# GemmaNotes

Push-to-talk voice notes for Obsidian, transcribed **entirely on-device** with
Google's Gemma 4 (E2B / E4B) running in-process via transformers.js. No server,
no API key — fully offline after a one-time model download.

🚀 Install here: 
https://community.obsidian.md/plugins/gemmanotes

Built with Love and Antigravity CLI, Gemini 3.5 Flash

```
      ▄▀▀▄        Antigravity CLI 1.0.2
     ▀▀▀▀▀▀       xxxxxxxxxxxxxxxxxxxxx
    ▀▀▀▀▀▀▀▀      Gemini 3.5 Flash (High)
   ▄▀▀    ▀▀▄     ~/gemmanotes
  ▄▀▀      ▀▀▄
```


## How it works

1. Toggle recording with the ribbon mic button or the **Toggle voice recording**
   command (bind a hotkey to it).
2. On stop, a placeholder is pinned into the current note.
3. Audio is decoded to 16 kHz mono, split into ≤25 s chunks, and transcribed by
   Gemma 4. Transcriptions run through a FIFO queue, so you can start the next
   recording while one is still processing.
4. The placeholder is swapped for the transcribed text.
5. A status-bar hint offers a one-click **rewrite** into tidy prose.
6. Network use: Only needed for downloading and caching models from huggingface.

## Local Setup

Git clone:

```bash
gh clone https://github.com/sarath/gemmanotes
```

Development:
```bash
npm install
npm run build      # production bundle -> main.js
npm run dev        # watch mode
```

Install into a vault for local testing:

Mac
```bash
git clone https://github.com/sarath/gemmanotes
./install.sh /path/to/your/vault <feature-branch>
```

This fetches `origin`, checks out `origin/<feature-branch>` cleanly, runs
`npm run build`, and copies `main.js`, `manifest.json`, and `styles.css`
into `<vault>/.obsidian/plugins/gemmanotes/`. Then enable the plugin and use
**Settings → GemmaNotes → Download** to fetch the model (~3.2 GB for E2B,
~5 GB for E4B).

## Local Testing and Development

If you are developing inside Google Cloud Shell and want to deploy, test, and debug the plugin directly in a local Obsidian instance:

### 1. Tunnel Remote Debugging Port
Start your local Obsidian instance with remote debugging enabled (e.g., `obsidian --remote-debugging-port=9222`). Then, run the following command to tunnel port `9222` from your local machine to your Cloud Shell workspace:
```bash
gcloud cloud-shell ssh --ssh-flag="-L 9222:localhost:9222"
```
This allows scripts running in the Cloud Shell environment to connect to the Chrome DevTools protocol on your local Obsidian instance.

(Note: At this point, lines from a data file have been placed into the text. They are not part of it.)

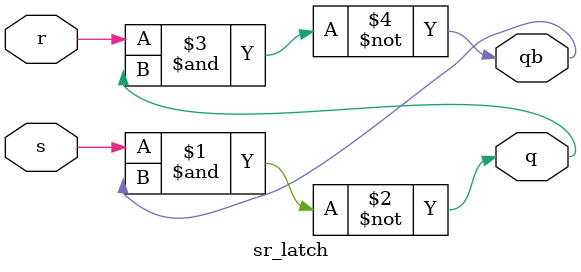
<source format=v>
module sr_latch(
    input s, r,
    output q, qb
);
nand u1 (q, s, qb);
nand u2 (qb, r, q);

endmodule

</source>
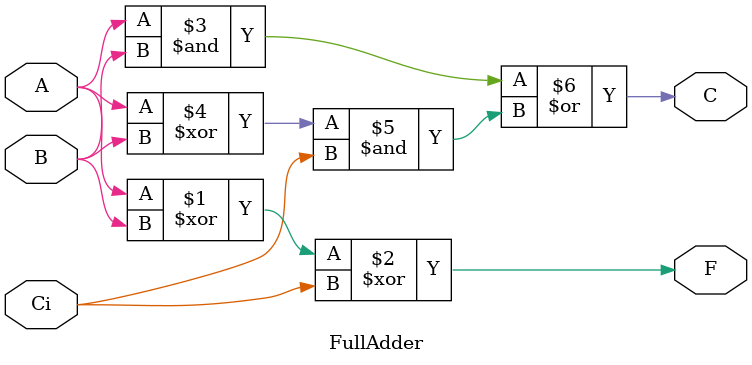
<source format=v>
`timescale 1ns / 1ps


module FullAdder (
    input A, B, Ci,
    output F, C
);
    assign F = A ^ B ^ Ci;  
    assign C = (A & B) | ((A ^ B) & Ci); 
endmodule

</source>
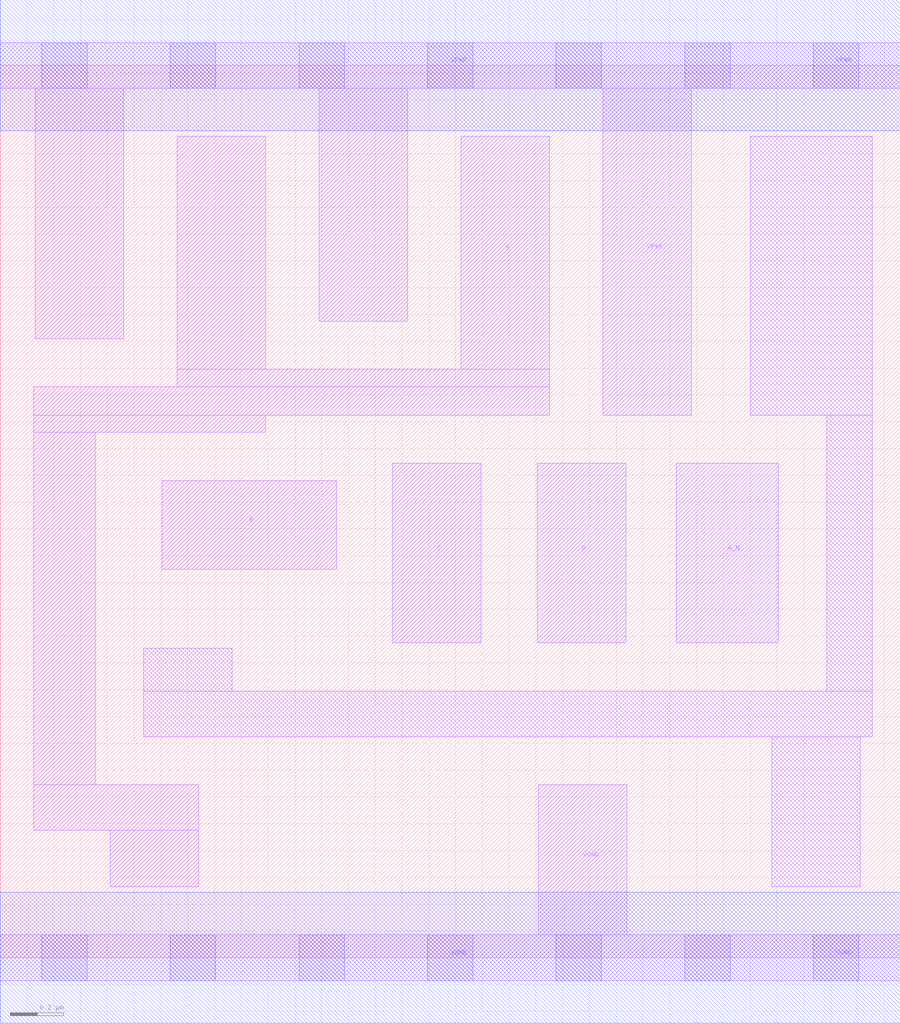
<source format=lef>
# Copyright 2020 The SkyWater PDK Authors
#
# Licensed under the Apache License, Version 2.0 (the "License");
# you may not use this file except in compliance with the License.
# You may obtain a copy of the License at
#
#     https://www.apache.org/licenses/LICENSE-2.0
#
# Unless required by applicable law or agreed to in writing, software
# distributed under the License is distributed on an "AS IS" BASIS,
# WITHOUT WARRANTIES OR CONDITIONS OF ANY KIND, either express or implied.
# See the License for the specific language governing permissions and
# limitations under the License.
#
# SPDX-License-Identifier: Apache-2.0

VERSION 5.7 ;
  NAMESCASESENSITIVE ON ;
  NOWIREEXTENSIONATPIN ON ;
  DIVIDERCHAR "/" ;
  BUSBITCHARS "[]" ;
UNITS
  DATABASE MICRONS 200 ;
END UNITS
MACRO sky130_fd_sc_lp__nand4b_lp
  CLASS CORE ;
  SOURCE USER ;
  FOREIGN sky130_fd_sc_lp__nand4b_lp ;
  ORIGIN  0.000000  0.000000 ;
  SIZE  3.360000 BY  3.330000 ;
  SYMMETRY X Y R90 ;
  SITE unit ;
  PIN A_N
    ANTENNAGATEAREA  0.376000 ;
    DIRECTION INPUT ;
    USE SIGNAL ;
    PORT
      LAYER li1 ;
        RECT 2.525000 1.175000 2.905000 1.845000 ;
    END
  END A_N
  PIN B
    ANTENNAGATEAREA  0.313000 ;
    DIRECTION INPUT ;
    USE SIGNAL ;
    PORT
      LAYER li1 ;
        RECT 0.605000 1.450000 1.255000 1.780000 ;
    END
  END B
  PIN C
    ANTENNAGATEAREA  0.313000 ;
    DIRECTION INPUT ;
    USE SIGNAL ;
    PORT
      LAYER li1 ;
        RECT 1.465000 1.175000 1.795000 1.845000 ;
    END
  END C
  PIN D
    ANTENNAGATEAREA  0.313000 ;
    DIRECTION INPUT ;
    USE SIGNAL ;
    PORT
      LAYER li1 ;
        RECT 2.005000 1.175000 2.335000 1.845000 ;
    END
  END D
  PIN Y
    ANTENNADIFFAREA  0.679700 ;
    DIRECTION OUTPUT ;
    USE SIGNAL ;
    PORT
      LAYER li1 ;
        RECT 0.125000 0.475000 0.740000 0.645000 ;
        RECT 0.125000 0.645000 0.355000 1.960000 ;
        RECT 0.125000 1.960000 0.990000 2.025000 ;
        RECT 0.125000 2.025000 2.050000 2.130000 ;
        RECT 0.410000 0.265000 0.740000 0.475000 ;
        RECT 0.660000 2.130000 2.050000 2.195000 ;
        RECT 0.660000 2.195000 0.990000 3.065000 ;
        RECT 1.720000 2.195000 2.050000 3.065000 ;
    END
  END Y
  PIN VGND
    DIRECTION INOUT ;
    USE GROUND ;
    PORT
      LAYER li1 ;
        RECT 0.000000 -0.085000 3.360000 0.085000 ;
        RECT 2.010000  0.085000 2.340000 0.645000 ;
      LAYER mcon ;
        RECT 0.155000 -0.085000 0.325000 0.085000 ;
        RECT 0.635000 -0.085000 0.805000 0.085000 ;
        RECT 1.115000 -0.085000 1.285000 0.085000 ;
        RECT 1.595000 -0.085000 1.765000 0.085000 ;
        RECT 2.075000 -0.085000 2.245000 0.085000 ;
        RECT 2.555000 -0.085000 2.725000 0.085000 ;
        RECT 3.035000 -0.085000 3.205000 0.085000 ;
      LAYER met1 ;
        RECT 0.000000 -0.245000 3.360000 0.245000 ;
    END
  END VGND
  PIN VPWR
    DIRECTION INOUT ;
    USE POWER ;
    PORT
      LAYER li1 ;
        RECT 0.000000 3.245000 3.360000 3.415000 ;
        RECT 0.130000 2.310000 0.460000 3.245000 ;
        RECT 1.190000 2.375000 1.520000 3.245000 ;
        RECT 2.250000 2.025000 2.580000 3.245000 ;
      LAYER mcon ;
        RECT 0.155000 3.245000 0.325000 3.415000 ;
        RECT 0.635000 3.245000 0.805000 3.415000 ;
        RECT 1.115000 3.245000 1.285000 3.415000 ;
        RECT 1.595000 3.245000 1.765000 3.415000 ;
        RECT 2.075000 3.245000 2.245000 3.415000 ;
        RECT 2.555000 3.245000 2.725000 3.415000 ;
        RECT 3.035000 3.245000 3.205000 3.415000 ;
      LAYER met1 ;
        RECT 0.000000 3.085000 3.360000 3.575000 ;
    END
  END VPWR
  OBS
    LAYER li1 ;
      RECT 0.535000 0.825000 3.255000 0.995000 ;
      RECT 0.535000 0.995000 0.865000 1.155000 ;
      RECT 2.800000 2.025000 3.255000 3.065000 ;
      RECT 2.880000 0.265000 3.210000 0.825000 ;
      RECT 3.085000 0.995000 3.255000 2.025000 ;
  END
END sky130_fd_sc_lp__nand4b_lp

</source>
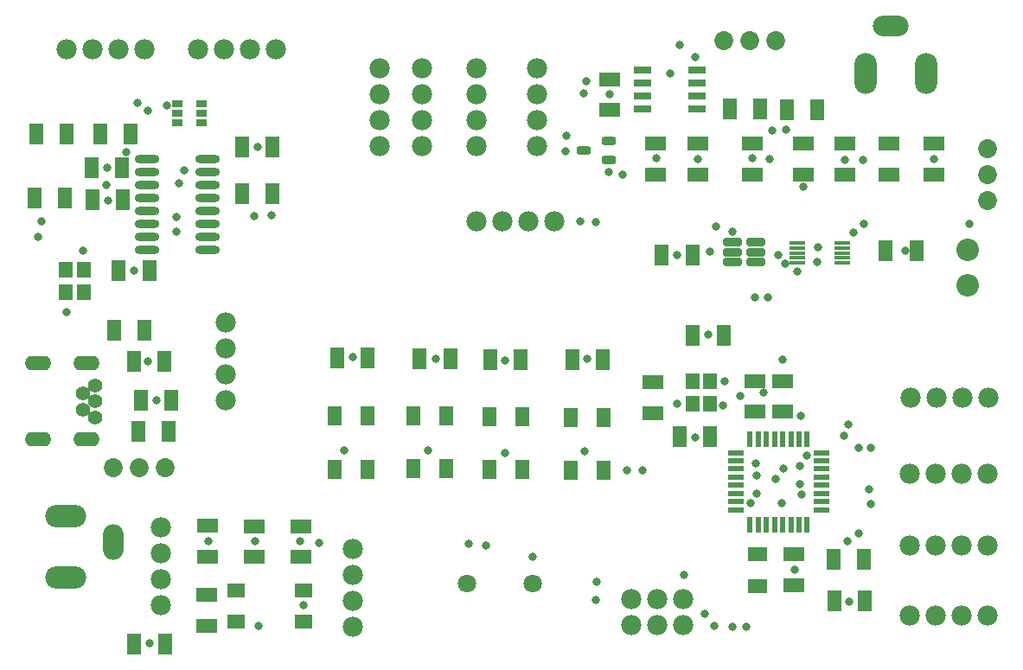
<source format=gts>
G04*
G04 #@! TF.GenerationSoftware,Altium Limited,Altium Designer,23.1.1 (15)*
G04*
G04 Layer_Color=8388736*
%FSLAX44Y44*%
%MOMM*%
G71*
G04*
G04 #@! TF.SameCoordinates,32E53F4C-9CDF-4151-867A-B185B0D7BA91*
G04*
G04*
G04 #@! TF.FilePolarity,Negative*
G04*
G01*
G75*
%ADD34R,1.8542X1.3716*%
%ADD36R,1.3208X2.0066*%
%ADD37O,2.4032X0.8128*%
%ADD38R,1.4031X1.6030*%
%ADD39R,1.0508X0.7508*%
%ADD40R,2.0066X1.3208*%
%ADD41R,1.7532X0.8032*%
G04:AMPARAMS|DCode=42|XSize=1.8132mm|YSize=0.7932mm|CornerRadius=0.1754mm|HoleSize=0mm|Usage=FLASHONLY|Rotation=0.000|XOffset=0mm|YOffset=0mm|HoleType=Round|Shape=RoundedRectangle|*
%AMROUNDEDRECTD42*
21,1,1.8132,0.4425,0,0,0.0*
21,1,1.4625,0.7932,0,0,0.0*
1,1,0.3507,0.7313,-0.2213*
1,1,0.3507,-0.7313,-0.2213*
1,1,0.3507,-0.7313,0.2213*
1,1,0.3507,0.7313,0.2213*
%
%ADD42ROUNDEDRECTD42*%
G04:AMPARAMS|DCode=43|XSize=1.4132mm|YSize=0.7932mm|CornerRadius=0.2491mm|HoleSize=0mm|Usage=FLASHONLY|Rotation=180.000|XOffset=0mm|YOffset=0mm|HoleType=Round|Shape=RoundedRectangle|*
%AMROUNDEDRECTD43*
21,1,1.4132,0.2950,0,0,180.0*
21,1,0.9150,0.7932,0,0,180.0*
1,1,0.4982,-0.4575,0.1475*
1,1,0.4982,0.4575,0.1475*
1,1,0.4982,0.4575,-0.1475*
1,1,0.4982,-0.4575,-0.1475*
%
%ADD43ROUNDEDRECTD43*%
%ADD44R,1.6008X0.5588*%
%ADD45R,0.5588X1.6008*%
%ADD46R,1.5208X0.3508*%
%ADD47R,1.5008X0.3508*%
%ADD48R,1.7032X1.4032*%
%ADD49R,1.4097X1.8532*%
%ADD50O,2.6032X1.4032*%
%ADD51C,1.4032*%
%ADD52C,1.9812*%
%ADD53O,2.0032X3.5032*%
%ADD54O,4.0032X2.2032*%
%ADD55C,1.8032*%
%ADD56C,1.8532*%
%ADD57O,2.2032X4.0032*%
%ADD58O,3.5032X2.0032*%
%ADD59C,2.2032*%
%ADD60C,0.8382*%
D34*
X730250Y74168D02*
D03*
Y105410D02*
D03*
D36*
X578358Y296164D02*
D03*
X548386D02*
D03*
X498094Y295910D02*
D03*
X468122D02*
D03*
X429006Y296672D02*
D03*
X399034D02*
D03*
X318262Y297688D02*
D03*
X348234D02*
D03*
X119634Y17780D02*
D03*
X149606D02*
D03*
X155956Y256540D02*
D03*
X125984D02*
D03*
X123444Y226060D02*
D03*
X153416D02*
D03*
X129540Y324612D02*
D03*
X99568D02*
D03*
X119126Y294132D02*
D03*
X149098D02*
D03*
X134366Y383540D02*
D03*
X104394D02*
D03*
X653542Y220726D02*
D03*
X683514D02*
D03*
X696722Y320040D02*
D03*
X666750D02*
D03*
X665988Y398272D02*
D03*
X636016D02*
D03*
X805180Y59690D02*
D03*
X835152D02*
D03*
X834390Y100330D02*
D03*
X804418D02*
D03*
X855472Y403098D02*
D03*
X885444D02*
D03*
X702818Y541782D02*
D03*
X732790D02*
D03*
X758698Y541020D02*
D03*
X788670D02*
D03*
X108712Y452628D02*
D03*
X78740D02*
D03*
X77978Y483870D02*
D03*
X107950D02*
D03*
X86106Y516890D02*
D03*
X116078D02*
D03*
X53594Y516636D02*
D03*
X23622D02*
D03*
X51816Y454152D02*
D03*
X21844D02*
D03*
X255270Y458470D02*
D03*
X225298D02*
D03*
X255270Y504698D02*
D03*
X225298D02*
D03*
D37*
X132334Y492760D02*
D03*
Y480060D02*
D03*
Y467360D02*
D03*
Y454660D02*
D03*
Y441960D02*
D03*
Y429260D02*
D03*
Y416560D02*
D03*
Y403860D02*
D03*
X191770D02*
D03*
Y416560D02*
D03*
Y429260D02*
D03*
Y441960D02*
D03*
Y454660D02*
D03*
Y467360D02*
D03*
Y480060D02*
D03*
Y492760D02*
D03*
D38*
X69959Y362381D02*
D03*
Y384381D02*
D03*
X52959Y362381D02*
D03*
Y384382D02*
D03*
X666260Y274732D02*
D03*
Y252730D02*
D03*
X683260Y274730D02*
D03*
Y252730D02*
D03*
D39*
X162052Y546862D02*
D03*
Y537362D02*
D03*
Y527862D02*
D03*
X185677D02*
D03*
Y537362D02*
D03*
Y546862D02*
D03*
D40*
X584708Y540512D02*
D03*
Y570484D02*
D03*
X627380Y273812D02*
D03*
Y243840D02*
D03*
X629920Y507492D02*
D03*
Y477520D02*
D03*
X754380Y275082D02*
D03*
Y245110D02*
D03*
X727710Y275082D02*
D03*
Y245110D02*
D03*
X858520Y507492D02*
D03*
Y477520D02*
D03*
X774700Y507492D02*
D03*
Y477520D02*
D03*
X815340D02*
D03*
Y507492D02*
D03*
X671830Y477520D02*
D03*
Y507492D02*
D03*
X725170D02*
D03*
Y477520D02*
D03*
X190500Y65532D02*
D03*
Y35560D02*
D03*
X191770Y103124D02*
D03*
Y133096D02*
D03*
X283210Y132842D02*
D03*
Y102870D02*
D03*
X237490D02*
D03*
Y132842D02*
D03*
X765810Y75184D02*
D03*
Y105156D02*
D03*
X902970Y477520D02*
D03*
Y507492D02*
D03*
D41*
X616890Y579628D02*
D03*
Y566928D02*
D03*
Y554228D02*
D03*
Y541528D02*
D03*
X670890Y579628D02*
D03*
Y566928D02*
D03*
Y554228D02*
D03*
Y541528D02*
D03*
D42*
X705612Y410820D02*
D03*
Y401320D02*
D03*
Y391820D02*
D03*
X728512D02*
D03*
Y401320D02*
D03*
Y410820D02*
D03*
D43*
X584558Y491642D02*
D03*
X559458Y501142D02*
D03*
X584558Y510642D02*
D03*
D44*
X792570Y204960D02*
D03*
Y197086D02*
D03*
Y188958D02*
D03*
Y181084D02*
D03*
Y172956D02*
D03*
Y165082D02*
D03*
Y156954D02*
D03*
Y149080D02*
D03*
X708570D02*
D03*
Y156954D02*
D03*
Y165082D02*
D03*
Y172956D02*
D03*
Y181084D02*
D03*
Y188958D02*
D03*
Y197086D02*
D03*
Y204960D02*
D03*
D45*
X778510Y134530D02*
D03*
X770636D02*
D03*
X762508D02*
D03*
X754634D02*
D03*
X746506D02*
D03*
X738632D02*
D03*
X730504D02*
D03*
X722630D02*
D03*
Y218530D02*
D03*
X730504D02*
D03*
X738632D02*
D03*
X746506D02*
D03*
X754634D02*
D03*
X762508D02*
D03*
X770636D02*
D03*
X778510D02*
D03*
D46*
X812448Y410558D02*
D03*
Y405558D02*
D03*
Y400558D02*
D03*
Y395558D02*
D03*
Y390558D02*
D03*
X768448D02*
D03*
Y395558D02*
D03*
Y400558D02*
D03*
Y405558D02*
D03*
D47*
Y410558D02*
D03*
D48*
X218968Y39864D02*
D03*
X284968Y69864D02*
D03*
Y39864D02*
D03*
X218968Y69864D02*
D03*
D49*
X547243Y239360D02*
D03*
Y187360D02*
D03*
X579501Y239360D02*
D03*
Y187360D02*
D03*
X315595Y240630D02*
D03*
Y188630D02*
D03*
X347853Y240630D02*
D03*
Y188630D02*
D03*
X467487Y240122D02*
D03*
Y188122D02*
D03*
X499745Y240122D02*
D03*
Y188122D02*
D03*
X392811Y241138D02*
D03*
Y189138D02*
D03*
X425069Y241138D02*
D03*
Y189138D02*
D03*
D50*
X25082Y292470D02*
D03*
X72582D02*
D03*
Y218070D02*
D03*
X25082D02*
D03*
D51*
X81599Y239071D02*
D03*
Y255071D02*
D03*
X69562Y247072D02*
D03*
Y263072D02*
D03*
X81599Y271070D02*
D03*
D52*
X232664Y600202D02*
D03*
X258064D02*
D03*
X181864D02*
D03*
X207264D02*
D03*
X359918Y530860D02*
D03*
Y505460D02*
D03*
Y581660D02*
D03*
Y556260D02*
D03*
X401320D02*
D03*
Y581660D02*
D03*
Y505460D02*
D03*
Y530860D02*
D03*
X454660Y556260D02*
D03*
Y581660D02*
D03*
Y505460D02*
D03*
Y530860D02*
D03*
X513588Y556260D02*
D03*
Y581660D02*
D03*
Y505460D02*
D03*
Y530860D02*
D03*
X104394Y600202D02*
D03*
X129794D02*
D03*
X53594D02*
D03*
X78994D02*
D03*
X334010Y59690D02*
D03*
Y34290D02*
D03*
Y110490D02*
D03*
Y85090D02*
D03*
X505460Y431800D02*
D03*
X530860D02*
D03*
X454660D02*
D03*
X480060D02*
D03*
X146050Y81280D02*
D03*
Y55880D02*
D03*
Y132080D02*
D03*
Y106680D02*
D03*
X904240Y45720D02*
D03*
X878840D02*
D03*
X955040D02*
D03*
X929640D02*
D03*
X905510Y259080D02*
D03*
X880110D02*
D03*
X956310D02*
D03*
X930910D02*
D03*
X209550Y281940D02*
D03*
Y256540D02*
D03*
Y332740D02*
D03*
Y307340D02*
D03*
X657352Y61214D02*
D03*
Y35814D02*
D03*
X631952Y61214D02*
D03*
Y35814D02*
D03*
X606552Y61214D02*
D03*
Y35814D02*
D03*
X904240Y114300D02*
D03*
X878840D02*
D03*
X955040D02*
D03*
X929640D02*
D03*
X904240Y184150D02*
D03*
X878840D02*
D03*
X955040D02*
D03*
X929640D02*
D03*
D53*
X99215Y117494D02*
D03*
D54*
X52715Y82494D02*
D03*
Y142494D02*
D03*
D55*
X510020Y76708D02*
D03*
X445020D02*
D03*
D56*
X955040Y452120D02*
D03*
Y477520D02*
D03*
Y502920D02*
D03*
X99060Y190500D02*
D03*
X124460D02*
D03*
X149860D02*
D03*
X748030Y608330D02*
D03*
X722630D02*
D03*
X697230D02*
D03*
D57*
X835350Y576580D02*
D03*
X895350D02*
D03*
D58*
X860350Y623080D02*
D03*
D59*
X935990Y368580D02*
D03*
Y403580D02*
D03*
D60*
X840740Y154940D02*
D03*
X937260Y429260D02*
D03*
X829310Y209550D02*
D03*
X819150Y232410D02*
D03*
X778410Y201752D02*
D03*
X773430Y163830D02*
D03*
X755650Y189230D02*
D03*
X772160Y241300D02*
D03*
X754380Y295910D02*
D03*
X748030Y179070D02*
D03*
X753988Y155163D02*
D03*
X562610Y568960D02*
D03*
X654050Y604520D02*
D03*
X542290Y500380D02*
D03*
X598170Y477520D02*
D03*
X571500Y430530D02*
D03*
X689610Y426720D02*
D03*
X741680Y492760D02*
D03*
X744220Y520700D02*
D03*
X833120Y491490D02*
D03*
X834390Y429260D02*
D03*
X740410Y356870D02*
D03*
X617220Y187960D02*
D03*
X728980Y182880D02*
D03*
Y165100D02*
D03*
X829310Y125730D02*
D03*
X678180Y46990D02*
D03*
X718820Y34290D02*
D03*
X572770Y78740D02*
D03*
X447040Y115570D02*
D03*
X300990Y116840D02*
D03*
X237490Y436880D02*
D03*
X161290Y421640D02*
D03*
X25400Y416560D02*
D03*
X92710Y467360D02*
D03*
X168148Y481838D02*
D03*
X163830Y468630D02*
D03*
X123190Y547370D02*
D03*
X560578Y206248D02*
D03*
X414782Y296672D02*
D03*
X325374Y206756D02*
D03*
X282194Y117856D02*
D03*
X133350Y539750D02*
D03*
X151337Y544867D02*
D03*
X111760Y499110D02*
D03*
X93345Y483997D02*
D03*
X141351Y256540D02*
D03*
X119380Y383540D02*
D03*
X29210Y431800D02*
D03*
X69850Y402590D02*
D03*
X133350Y294640D02*
D03*
X556260Y431800D02*
D03*
X53340Y342900D02*
D03*
X134366Y18034D02*
D03*
X788527Y391779D02*
D03*
X823976Y420370D02*
D03*
X789432Y405892D02*
D03*
X815086Y491236D02*
D03*
X774954Y465328D02*
D03*
X584708Y555752D02*
D03*
X559816Y557022D02*
D03*
X750570Y398272D02*
D03*
X725170Y493522D02*
D03*
X630428Y493268D02*
D03*
X542544Y515366D02*
D03*
X584200Y480060D02*
D03*
X240284Y504190D02*
D03*
X771398Y173990D02*
D03*
X771219Y192024D02*
D03*
X814832Y221234D02*
D03*
X713232Y260096D02*
D03*
X695960Y251460D02*
D03*
X735422Y263779D02*
D03*
X727456Y357124D02*
D03*
X683324Y401511D02*
D03*
X874395Y403098D02*
D03*
X697738Y274652D02*
D03*
X766064Y90170D02*
D03*
X668782Y219710D02*
D03*
X728218Y194818D02*
D03*
X840994Y209550D02*
D03*
X602234Y187706D02*
D03*
X571500Y60960D02*
D03*
X705612Y34036D02*
D03*
X687324Y35052D02*
D03*
X838962Y169418D02*
D03*
X817880Y117856D02*
D03*
X722884Y155702D02*
D03*
X464312Y113792D02*
D03*
X161036Y436118D02*
D03*
X757428Y520954D02*
D03*
X768604Y382016D02*
D03*
X756782Y390312D02*
D03*
X705104Y421386D02*
D03*
X668528Y592328D02*
D03*
X253746Y437642D02*
D03*
X644144Y576326D02*
D03*
X241300Y35052D02*
D03*
X563118Y296672D02*
D03*
X509778Y102870D02*
D03*
X93726Y452120D02*
D03*
X657860Y84836D02*
D03*
X334010Y298196D02*
D03*
X285496Y55372D02*
D03*
X238252Y118618D02*
D03*
X192278Y118364D02*
D03*
X902970Y492506D02*
D03*
X671576Y492760D02*
D03*
X651256Y398526D02*
D03*
X681990Y320548D02*
D03*
X819658Y58928D02*
D03*
X651002Y252730D02*
D03*
X482346Y204978D02*
D03*
X407416Y207264D02*
D03*
X482600Y295402D02*
D03*
M02*

</source>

### 2. Build, Deploy, and Test
1. Compile the production bundle:
   ```bash
   npm run build
   ```
2. Deploy the files (`main.js`, `manifest.json`, `styles.css`) to the connected Obsidian instance and automatically reload the plugin:
   ```bash
   npm run local:deploy
   ```
3. Test model loading and verify initialization:
   ```bash
   npm run local:test-load
   ```

## Known v1 limitations

- **Fixed-window chunking** — long recordings are cut on a 25 s boundary, which
  can split a word. Silence-aware chunking is the planned next step.
- **transformers.js Gemma 4 audio API** — the processor/model call in
  `src/transcriber.ts` follows the documented image-text-to-text pattern; the
  exact audio surface should be confirmed against the model card sample code.
- **Undo granularity** — placeholder→text and rewrite swaps are written via the
  vault API; they are not always a single editor-undo step.
- **Model cache** — stored in the browser Cache API. Persistent and offline-safe,
  but not yet relocated to the plugin data dir.
- Desktop only — the model size and WebGPU requirement rule out mobile.